Mais ce n'est là qu'une opinion toute personnel.
Écrit par : snake | 24/08/2010
@TODOMODO, merci pour cet extrait effectivement trés actuel. je n'ai pas trouvé Sciascia dans ma librairie des montagnes mais vais chercher ailleurs.
@snake, oui l'humanisme est effectivement une belle perspective lorsqu'il ne se transforme pas en négation de toute transcendance. En ce sens, l'humanisme athée -anti-chrétien même- égalitaire et prônant l'universel désincarné me parait constituer une forme de totalitarisme moderne (je pousse un peu mais c'est ma nature..): le versant totalitaire de l'héritage des Lumières.
par ailleurs, en bon lecteur de Freund, je ne peux que reconnaitre la confusion qui règne entre champs politiques et moraux dans nos sociétés actuelles qui accordent à l'économie et la morale une importance et une place démesurée au détriment du politique.
le politique n'est pas forcément immoral mais tenter de régler des problèmes politiques avec une approche moralisante ou religieuse est une grave erreur. en ce sens cette propagande droitdelhomiste permanente, ce torrent de bons sentiments aveugles et désincarnés, l'intervention de l'Église catholique (qui a déposé sa tiare en 1968) sont simplement inopérants et dangereux.
Écrit par : hoplite | 24/08/2010
j'ai acquis le livre de Sciascia Noir sur noir...

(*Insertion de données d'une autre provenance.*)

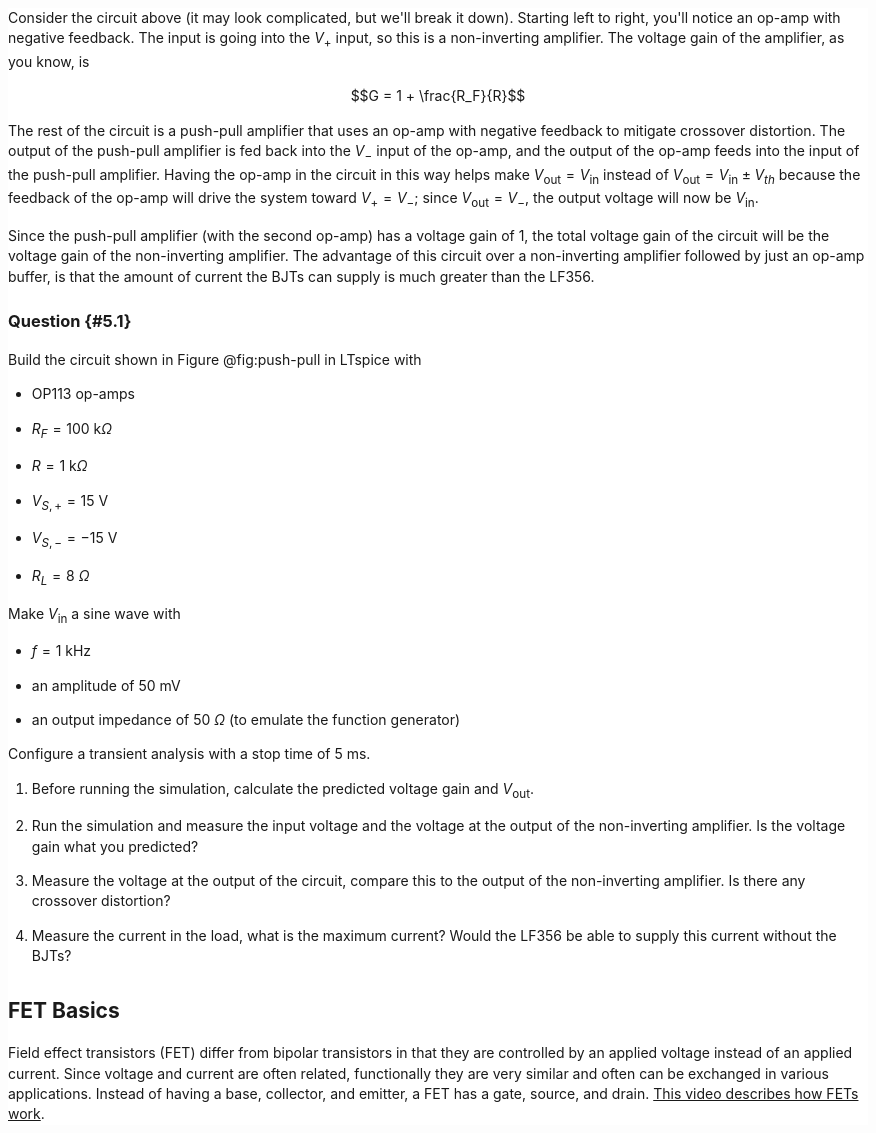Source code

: Consider the circuit above (it may look complicated, but we'll break it down). Starting left to right, you'll notice an op-amp with negative feedback. The input is going into the $V_+$ input, so this is a non-inverting amplifier. The voltage gain of the amplifier, as you know, is

$$G = 1 + \frac{R_F}{R}$$

The rest of the circuit is a push-pull amplifier that uses an op-amp with negative feedback to mitigate crossover distortion. The output of the push-pull amplifier is fed back into the $V_-$ input of the op-amp, and the output of the op-amp feeds into the input of the push-pull amplifier. Having the op-amp in the circuit in this way helps make $V_\text{out}=V_\text{in}$ instead of $V_\text{out}=V_\text{in}\pm V_{th}$ because the feedback of the op-amp will drive the system toward $V_+=V_-$; since $V_\text{out}=V_-$, the output voltage will now be $V_\text{in}$.

Since the push-pull amplifier (with the second op-amp) has a voltage gain of 1, the total voltage gain of the circuit will be the voltage gain of the non-inverting amplifier. The advantage of this circuit over a non-inverting amplifier followed by just an op-amp buffer, is that the amount of current the BJTs can supply is much greater than the LF356.

### Question {#5.1}

Build the circuit shown in Figure @fig:push-pull in LTspice with

- OP113 op-amps

- $R_F=100\text{ k}\Omega$

- $R=1\text{ k}\Omega$

- $V_{S,+}=15\text{ V}$

- $V_{S,-}=-15\text{ V}$

- $R_L=8\ \Omega$

Make $V_\text{in}$ a sine wave with

- $f=1\text{ kHz}$

- an amplitude of $50\text{ mV}$

- an output impedance of $50\ \Omega$ (to emulate the function generator)

Configure a transient analysis with a stop time of $5\text{ ms}$.

1. Before running the simulation, calculate the predicted voltage gain and $V_\text{out}$.

2. Run the simulation and measure the input voltage and the voltage at the output of the non-inverting amplifier. Is the voltage gain what you predicted?

3. Measure the voltage at the output of the circuit, compare this to the output of the non-inverting amplifier. Is there any crossover distortion?

3. Measure the current in the load, what is the maximum current? Would the LF356 be able to supply this current without the BJTs?


## FET Basics

Field effect transistors (FET) differ from bipolar transistors in that they are controlled by an applied voltage instead of an applied current. Since voltage and current are often related, functionally they are very similar and often can be exchanged in various applications. Instead of having a base, collector, and emitter, a FET has a gate, source, and drain. [This video describes how FETs work](https://www.youtube.com/watch?v=IcrBqCFLHIY).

j'aime particulièrement ce passage : "Il est désormais difficile de rencontrer un crétin qui ne soit pas intelligent, un intelligent qui ne soit pas un crétin. Et il y a toujours eu pénurie de gens intelligents, c'est pourquoi on éprouve une certaine mélancolie, un certain regret chaque fois que l'on tombe sur des crétins frelatés, trafiqués. Ah les beaux crétins d'autrefois ! Authentiques, complets. Comme le pain de ménage. Comme l'huile et le vin des paysans".
Merci Todomodo.
Écrit par : Pascal | 24/08/2010
Bonne lecture.
Écrit par : TODOMODO | 25/08/2010
des crétins frelatés..ho ho, excellent!